Work to be completed. Copy out the lines below word for word, leaving out the pictures.

★ ★ ★ ★

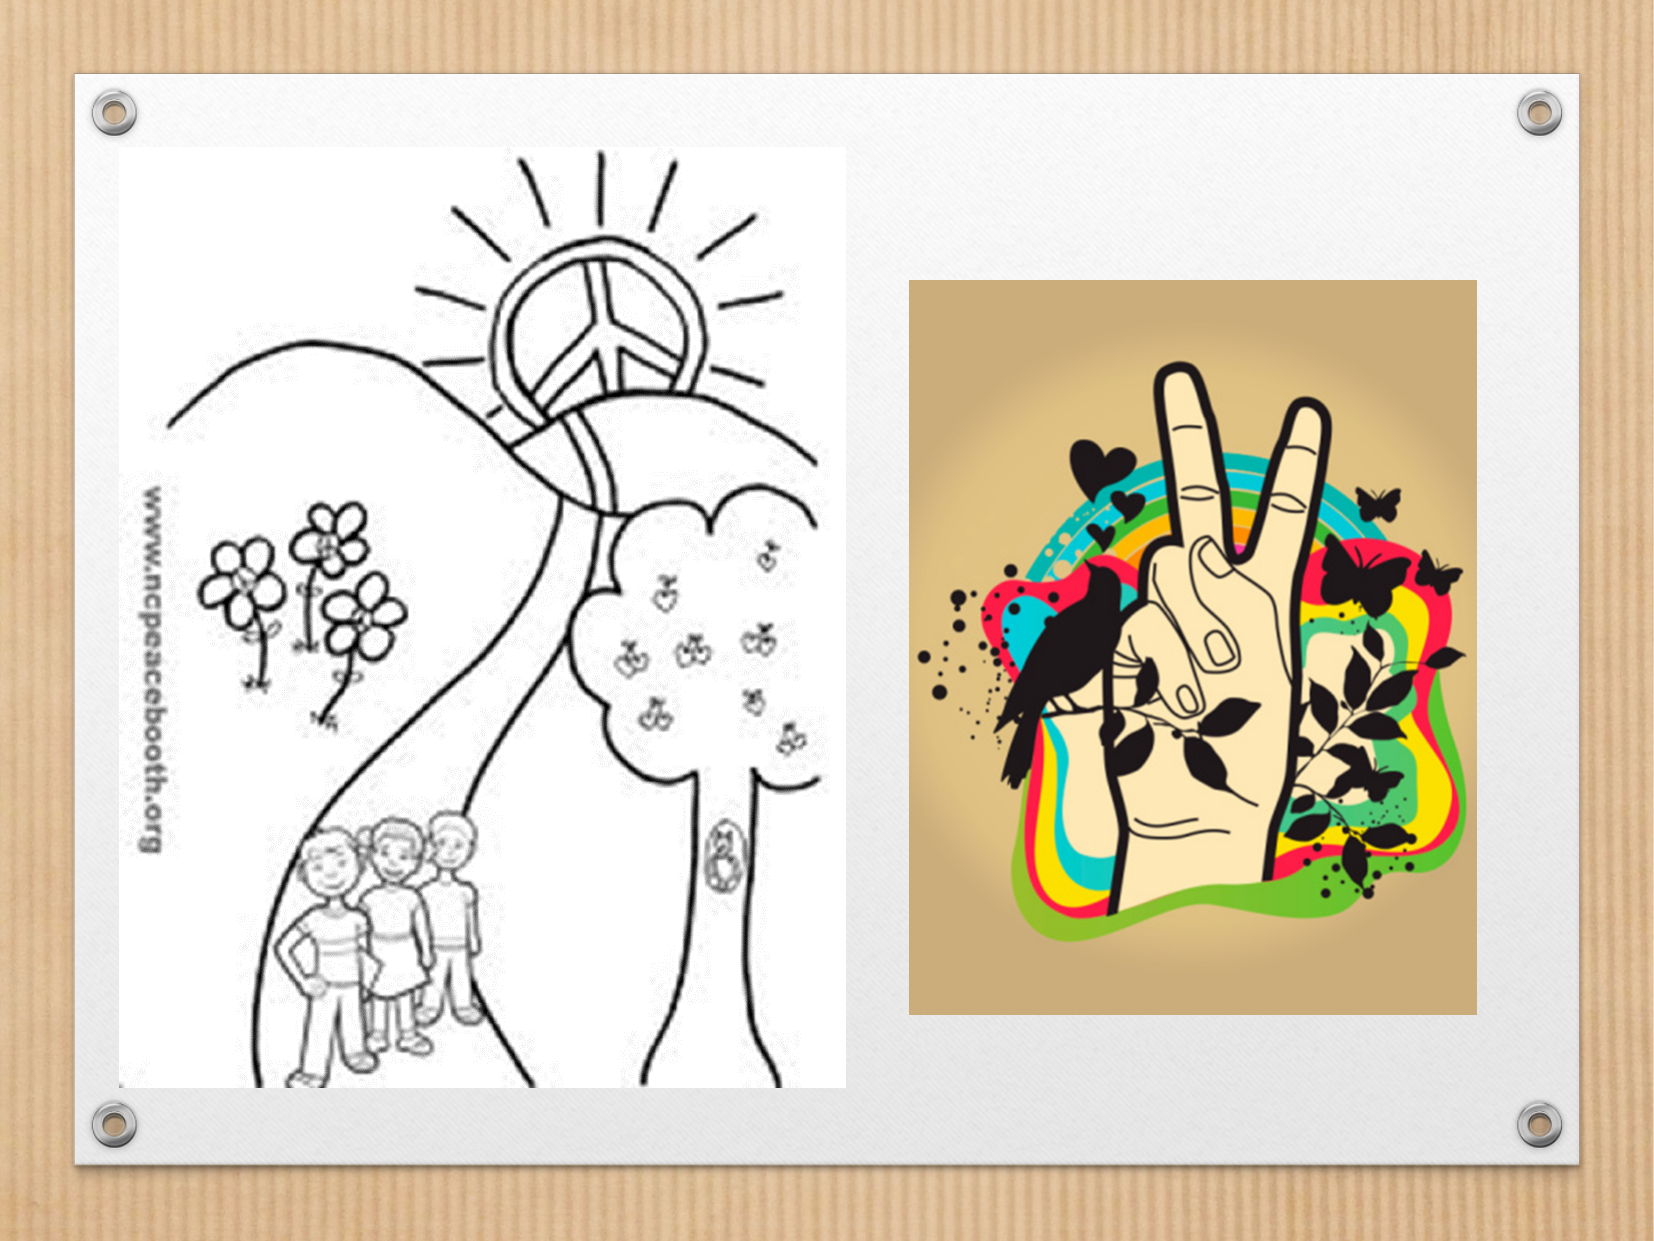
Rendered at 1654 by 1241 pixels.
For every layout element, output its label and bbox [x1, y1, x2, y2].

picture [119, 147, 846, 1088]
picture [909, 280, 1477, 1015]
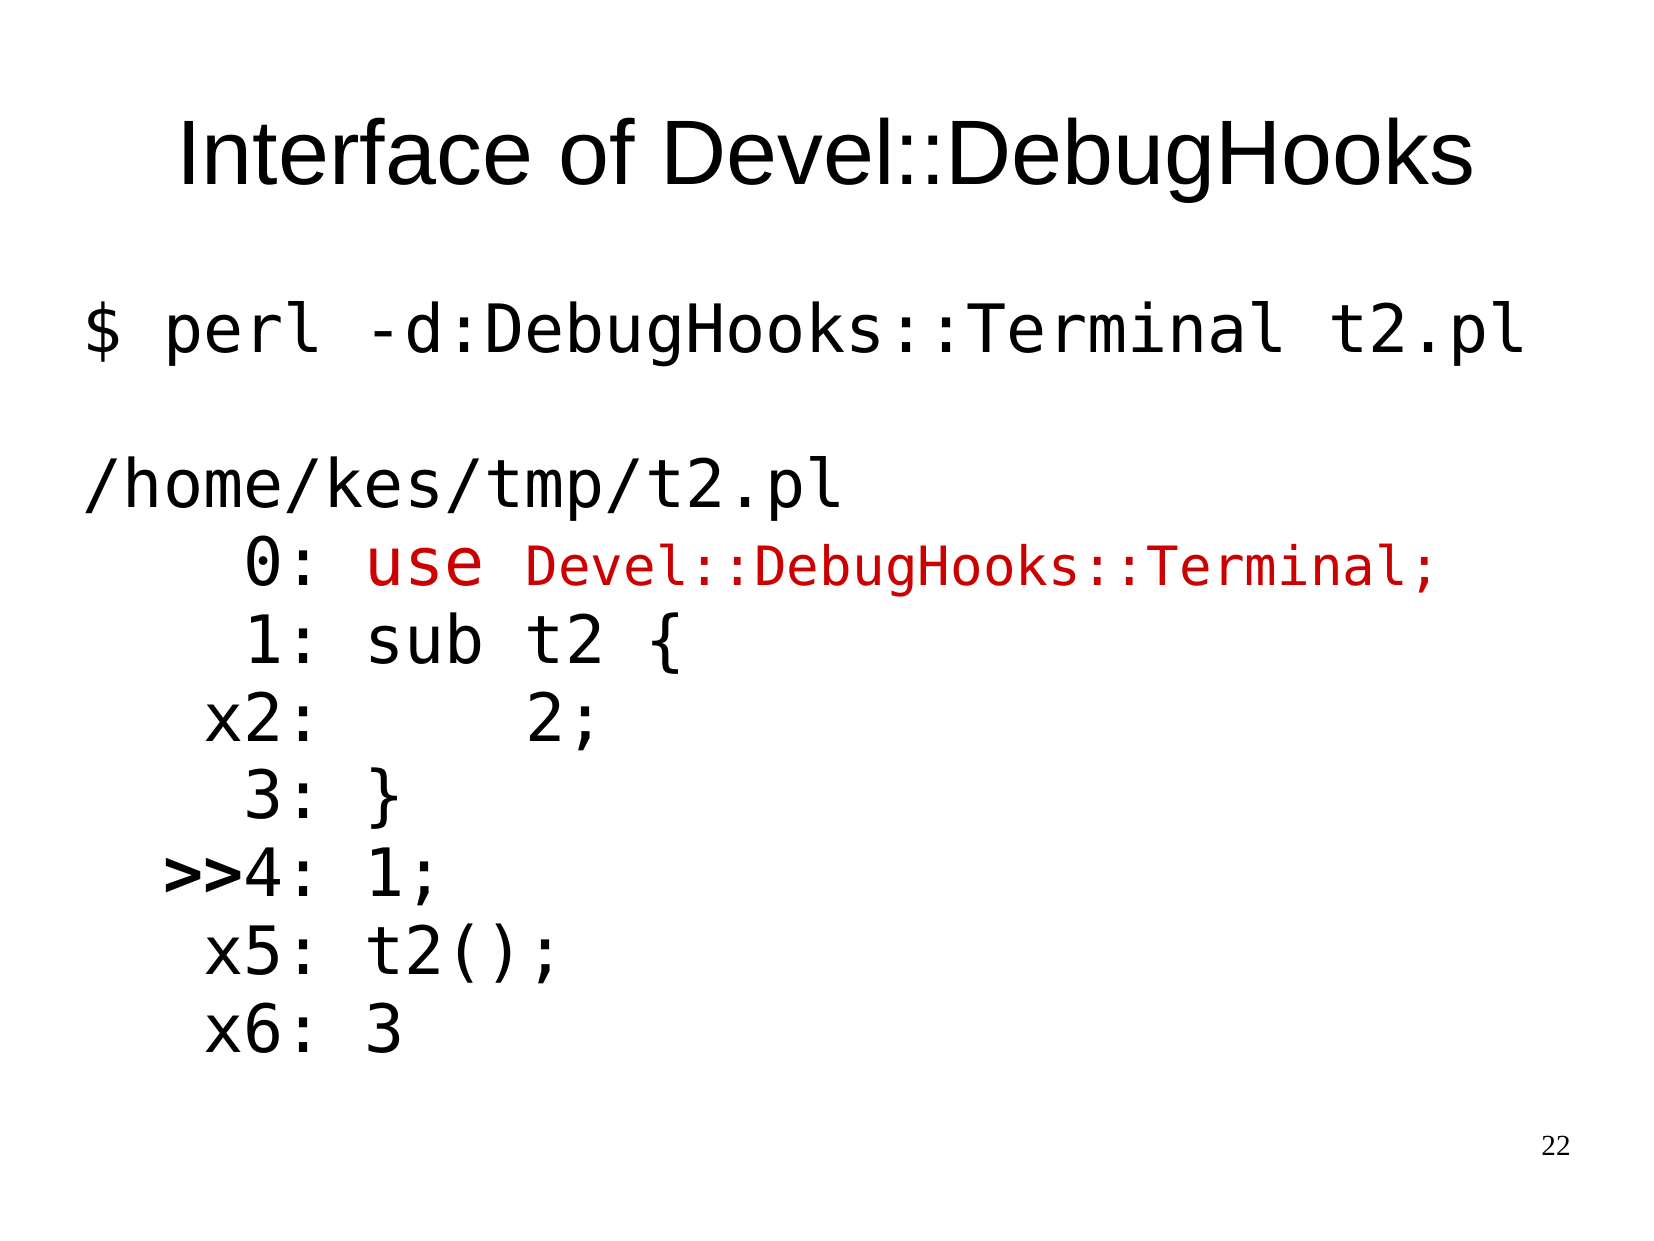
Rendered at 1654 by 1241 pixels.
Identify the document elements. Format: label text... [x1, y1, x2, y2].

★ ★ ★ ★

Answer to this task.
Rendered at 1654 by 1241 pixels.
For every layout element, output its label and bbox [x1, y1, x2, y2].

picture [119, 147, 846, 1088]
picture [909, 280, 1477, 1015]
Rendered at 1654 by 1241 pixels.
Identify the document elements. Format: label text... [x1, y1, x2, y2].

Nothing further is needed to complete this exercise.